**PROBLEM REQUIREMENTS**
Output exactly the lines between the one holding "assign out[1] = in3 + in2;" and the last line of the data below, both of those lines included.

**INFORMATION SUPPLIED**
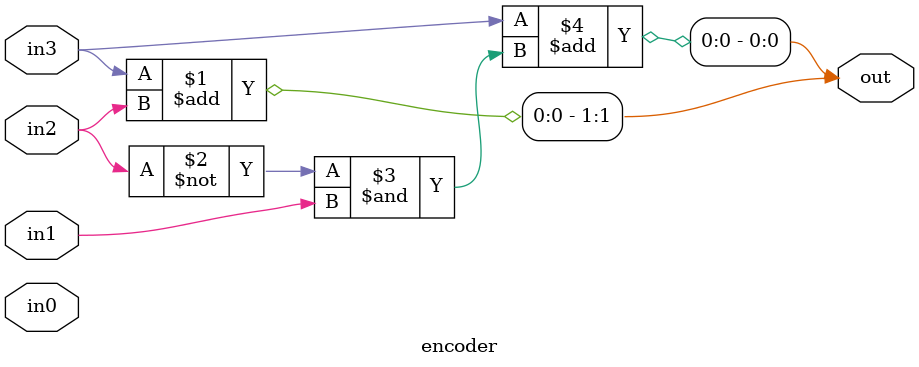
<source format=v>
module encoder(out, in0,in1,in2,in3);

input in3, in2, in1, in0;
output [1:0] out;

assign out[1] = in3 + in2;
assign out[0] = in3 + ((~in2)&in1);

endmodule
</source>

**FINAL ANSWER**
assign out[1] = in3 + in2;
assign out[0] = in3 + ((~in2)&in1);

endmodule
</source>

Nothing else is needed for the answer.